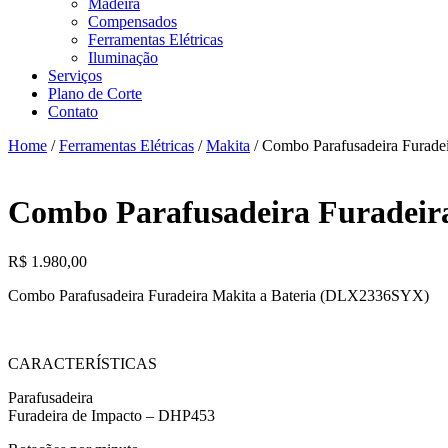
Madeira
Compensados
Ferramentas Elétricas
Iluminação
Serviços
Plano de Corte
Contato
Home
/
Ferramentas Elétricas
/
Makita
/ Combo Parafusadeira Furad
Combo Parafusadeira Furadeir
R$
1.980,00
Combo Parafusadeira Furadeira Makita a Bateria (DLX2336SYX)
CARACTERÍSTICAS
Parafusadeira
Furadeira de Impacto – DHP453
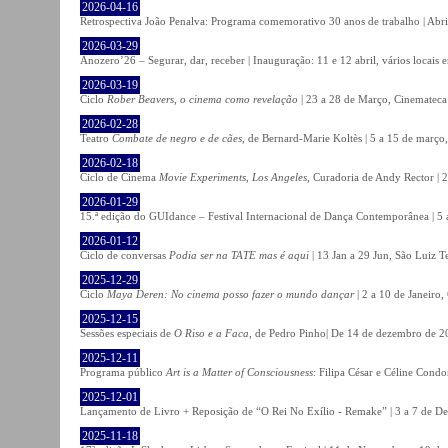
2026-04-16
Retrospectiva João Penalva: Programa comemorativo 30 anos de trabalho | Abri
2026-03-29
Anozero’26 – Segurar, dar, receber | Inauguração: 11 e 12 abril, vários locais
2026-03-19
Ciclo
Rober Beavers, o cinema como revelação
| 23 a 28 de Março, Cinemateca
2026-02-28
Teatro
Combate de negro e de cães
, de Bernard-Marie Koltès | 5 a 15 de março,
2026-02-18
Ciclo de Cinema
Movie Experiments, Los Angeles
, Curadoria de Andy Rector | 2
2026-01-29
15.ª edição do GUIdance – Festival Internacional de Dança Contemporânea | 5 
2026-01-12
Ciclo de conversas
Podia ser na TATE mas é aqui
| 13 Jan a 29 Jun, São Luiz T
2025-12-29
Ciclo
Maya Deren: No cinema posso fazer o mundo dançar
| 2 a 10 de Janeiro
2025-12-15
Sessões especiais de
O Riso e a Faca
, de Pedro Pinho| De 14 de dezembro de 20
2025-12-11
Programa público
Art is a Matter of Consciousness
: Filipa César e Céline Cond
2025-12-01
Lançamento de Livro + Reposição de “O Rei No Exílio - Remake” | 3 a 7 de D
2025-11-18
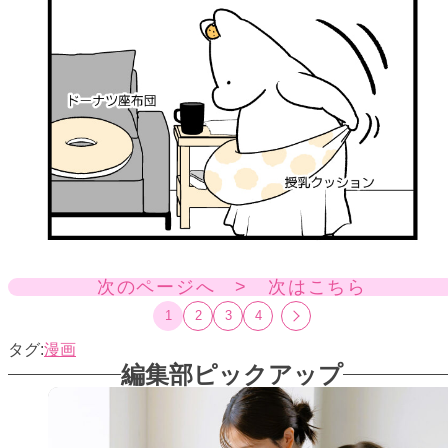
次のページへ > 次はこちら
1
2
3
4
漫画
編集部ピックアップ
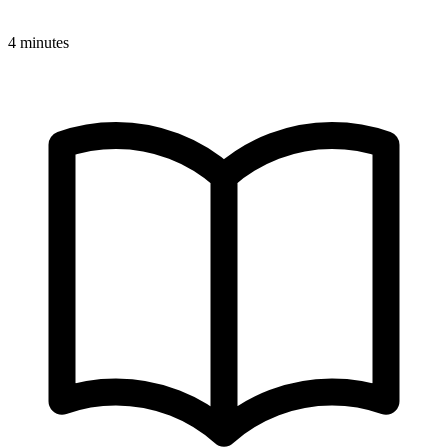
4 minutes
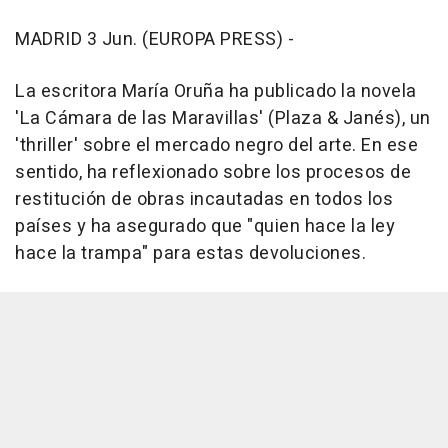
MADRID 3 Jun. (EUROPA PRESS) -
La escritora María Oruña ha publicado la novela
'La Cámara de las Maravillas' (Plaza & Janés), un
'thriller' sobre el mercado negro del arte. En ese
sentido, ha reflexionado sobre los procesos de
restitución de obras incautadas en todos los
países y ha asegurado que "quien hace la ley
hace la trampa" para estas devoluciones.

◇ ◇ ◇ ◇ ◇

WHAT IS NEEDED:
For this exercise, gather every line of the data that contains the word "Ciclo".

RESPONSE AREA:
Ciclo
Ciclo de Cinema
Ciclo de conversas
Ciclo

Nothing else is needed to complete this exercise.